◆ Records ◆

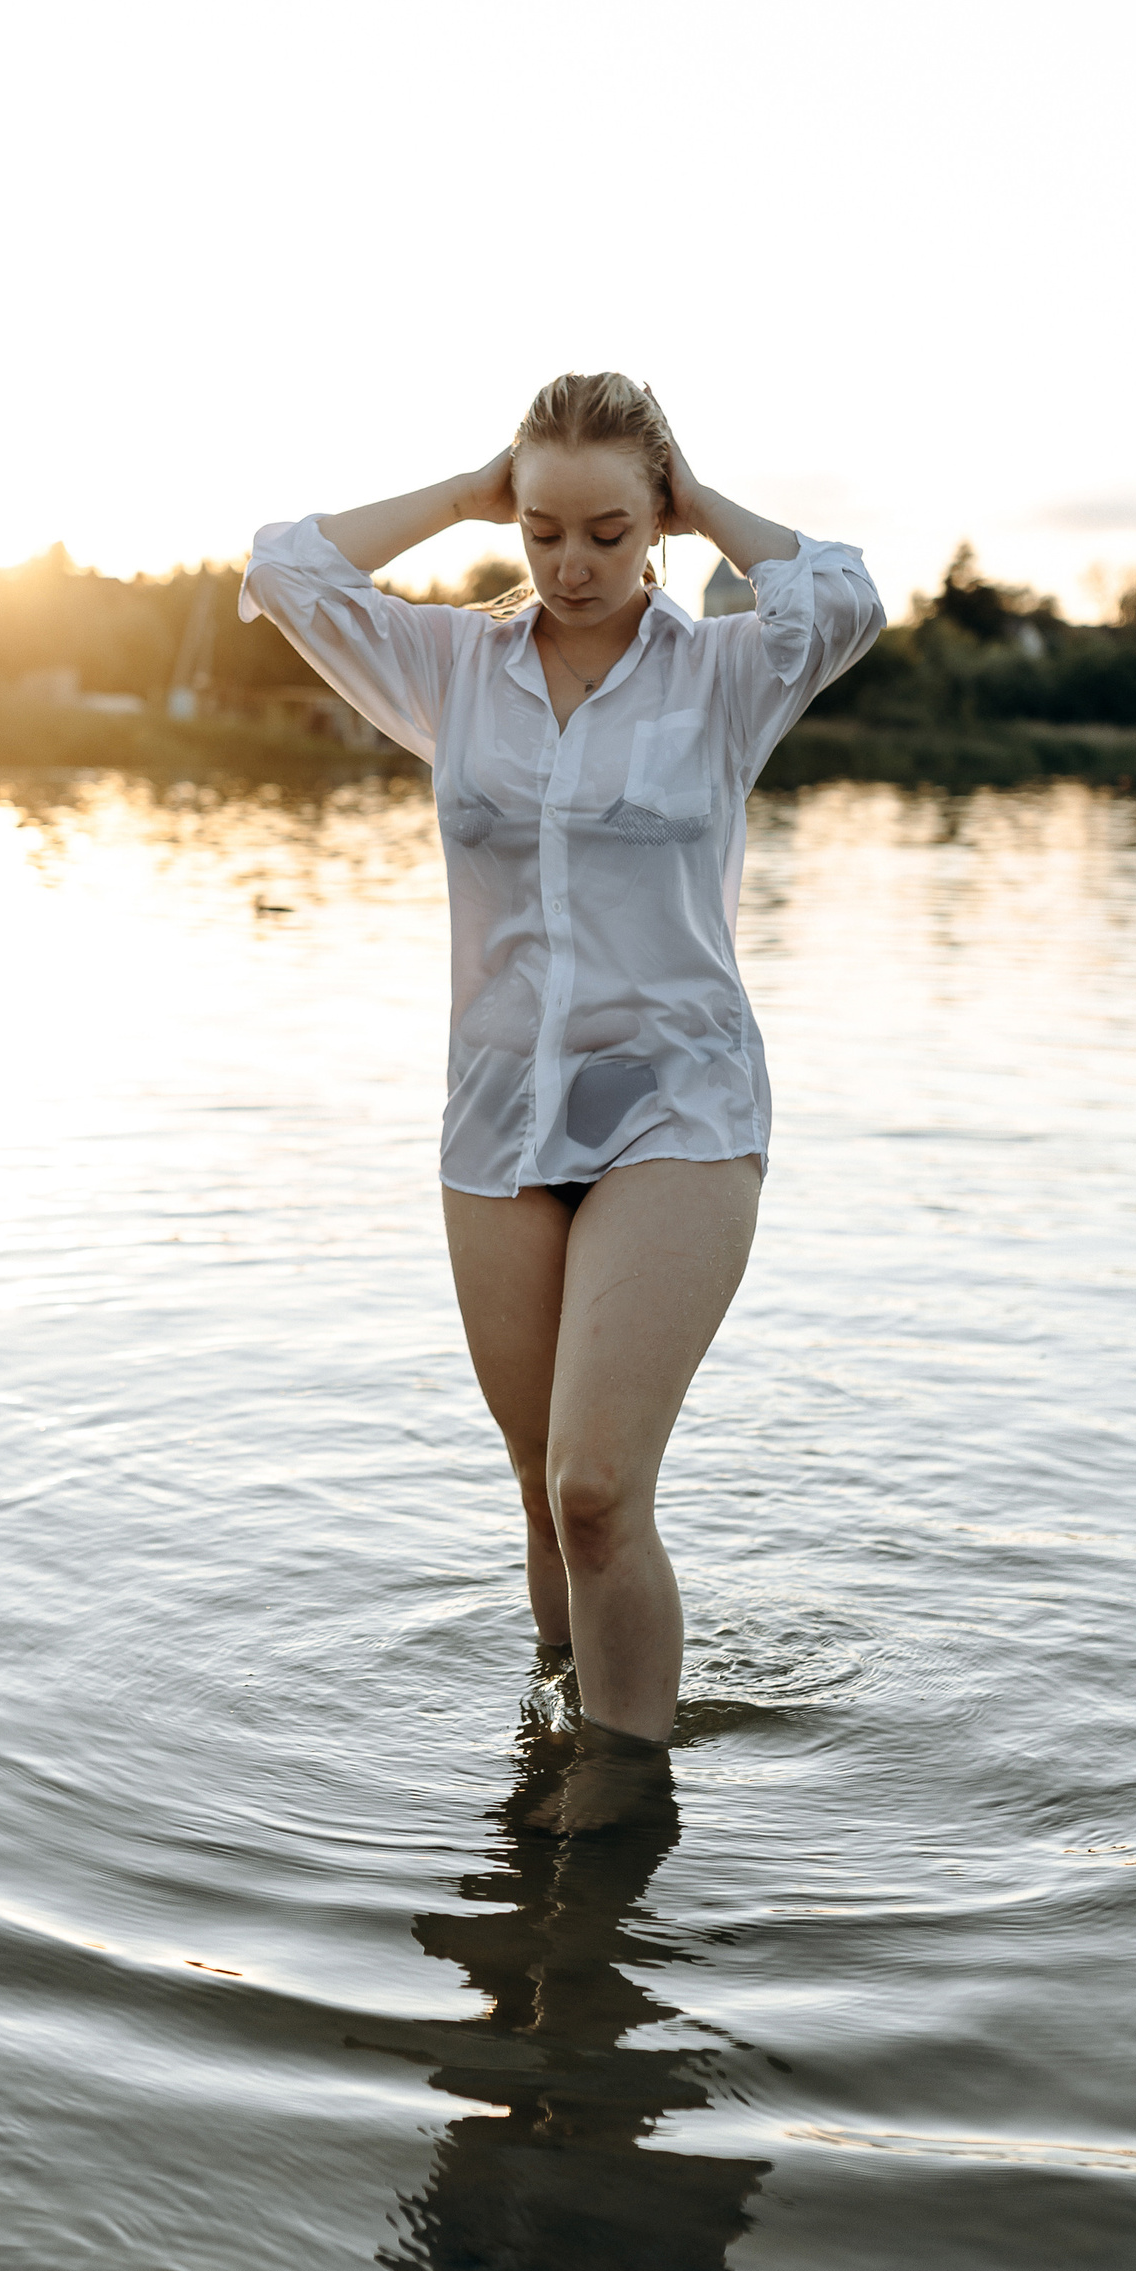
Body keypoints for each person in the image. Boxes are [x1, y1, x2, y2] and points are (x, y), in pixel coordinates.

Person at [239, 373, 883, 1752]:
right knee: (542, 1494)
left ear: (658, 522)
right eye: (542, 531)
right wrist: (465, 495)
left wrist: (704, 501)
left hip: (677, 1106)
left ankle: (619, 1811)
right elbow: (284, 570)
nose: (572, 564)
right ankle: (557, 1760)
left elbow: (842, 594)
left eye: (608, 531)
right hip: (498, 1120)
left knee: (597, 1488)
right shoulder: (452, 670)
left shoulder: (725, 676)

◆ Work instruction ◆
Return the listing verbatim, pictures excluded.

◆ Answer below ◆
Body keypoints for each person in the image. Boxes are [x1, y1, x2, y2] and points are (x, y), in pixel coordinates.

Person at [239, 373, 883, 1752]:
right knee: (542, 1494)
left ear: (658, 522)
right eye: (542, 531)
right wrist: (465, 495)
left wrist: (704, 501)
left hip: (677, 1106)
left ankle: (619, 1811)
right elbow: (284, 570)
nose: (572, 564)
right ankle: (557, 1760)
left elbow: (842, 594)
left eye: (608, 531)
right hip: (498, 1120)
left knee: (597, 1488)
right shoulder: (452, 670)
left shoulder: (725, 676)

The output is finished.